Records drawn from a dataset:
Segment Open
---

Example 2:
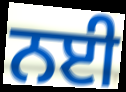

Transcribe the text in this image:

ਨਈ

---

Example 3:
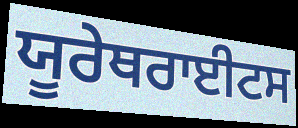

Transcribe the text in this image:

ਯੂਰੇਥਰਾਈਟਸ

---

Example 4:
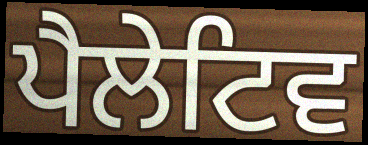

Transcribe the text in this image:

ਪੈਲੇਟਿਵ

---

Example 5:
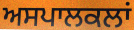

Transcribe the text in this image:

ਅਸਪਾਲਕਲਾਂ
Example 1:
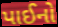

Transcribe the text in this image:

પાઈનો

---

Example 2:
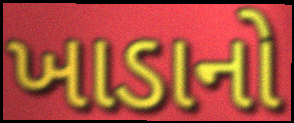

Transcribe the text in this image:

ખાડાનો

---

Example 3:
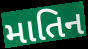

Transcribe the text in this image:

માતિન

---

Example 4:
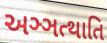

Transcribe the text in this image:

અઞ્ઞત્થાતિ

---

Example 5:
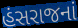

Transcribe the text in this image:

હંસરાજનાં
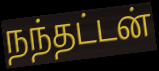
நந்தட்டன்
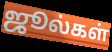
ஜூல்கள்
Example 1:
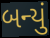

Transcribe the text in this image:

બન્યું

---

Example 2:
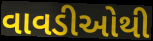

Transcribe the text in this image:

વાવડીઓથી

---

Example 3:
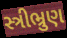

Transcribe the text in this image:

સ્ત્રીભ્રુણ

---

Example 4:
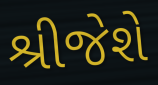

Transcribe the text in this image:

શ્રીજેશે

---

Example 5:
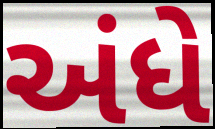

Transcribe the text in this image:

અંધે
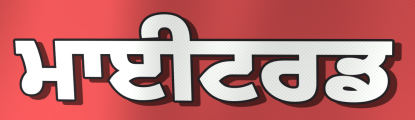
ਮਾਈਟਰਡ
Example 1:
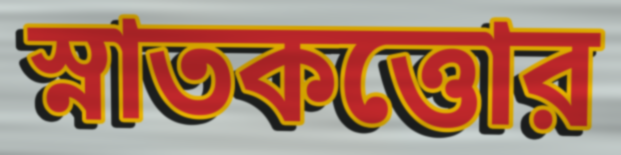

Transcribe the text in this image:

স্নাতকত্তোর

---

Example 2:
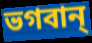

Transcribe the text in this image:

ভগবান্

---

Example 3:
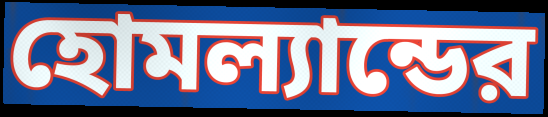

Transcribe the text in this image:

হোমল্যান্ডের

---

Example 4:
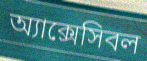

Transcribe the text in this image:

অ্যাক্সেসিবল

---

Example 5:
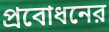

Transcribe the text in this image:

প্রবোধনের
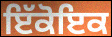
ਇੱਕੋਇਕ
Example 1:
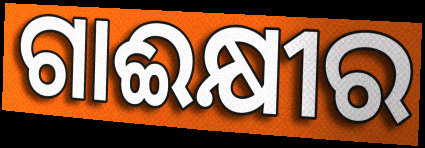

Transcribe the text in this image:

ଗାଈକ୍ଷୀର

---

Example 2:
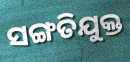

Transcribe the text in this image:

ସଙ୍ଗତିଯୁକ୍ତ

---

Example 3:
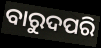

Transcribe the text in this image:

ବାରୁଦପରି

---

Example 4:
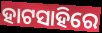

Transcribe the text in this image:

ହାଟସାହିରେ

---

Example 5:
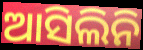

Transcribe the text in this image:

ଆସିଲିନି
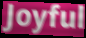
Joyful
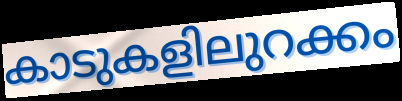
Segment Closed
_Work item_. With the pictures omitted, print each line of the data above precisely as given.

_Completed exercise_.
---

Example 2:

Transcribe the text in this image:

ਨਈ

---

Example 3:

Transcribe the text in this image:

ਯੂਰੇਥਰਾਈਟਸ

---

Example 4:

Transcribe the text in this image:

ਪੈਲੇਟਿਵ

---

Example 5:

Transcribe the text in this image:

ਅਸਪਾਲਕਲਾਂ
Example 1:

Transcribe the text in this image:

પાઈનો

---

Example 2:

Transcribe the text in this image:

ખાડાનો

---

Example 3:

Transcribe the text in this image:

માતિન

---

Example 4:

Transcribe the text in this image:

અઞ્ઞત્થાતિ

---

Example 5:

Transcribe the text in this image:

હંસરાજનાં
நந்தட்டன்
ஜூல்கள்
Example 1:

Transcribe the text in this image:

બન્યું

---

Example 2:

Transcribe the text in this image:

વાવડીઓથી

---

Example 3:

Transcribe the text in this image:

સ્ત્રીભ્રુણ

---

Example 4:

Transcribe the text in this image:

શ્રીજેશે

---

Example 5:

Transcribe the text in this image:

અંધે
ਮਾਈਟਰਡ
Example 1:

Transcribe the text in this image:

স্নাতকত্তোর

---

Example 2:

Transcribe the text in this image:

ভগবান্

---

Example 3:

Transcribe the text in this image:

হোমল্যান্ডের

---

Example 4:

Transcribe the text in this image:

অ্যাক্সেসিবল

---

Example 5:

Transcribe the text in this image:

প্রবোধনের
ਇੱਕੋਇਕ
Example 1:

Transcribe the text in this image:

ଗାଈକ୍ଷୀର

---

Example 2:

Transcribe the text in this image:

ସଙ୍ଗତିଯୁକ୍ତ

---

Example 3:

Transcribe the text in this image:

ବାରୁଦପରି

---

Example 4:

Transcribe the text in this image:

ହାଟସାହିରେ

---

Example 5:

Transcribe the text in this image:

ଆସିଲିନି
Joyful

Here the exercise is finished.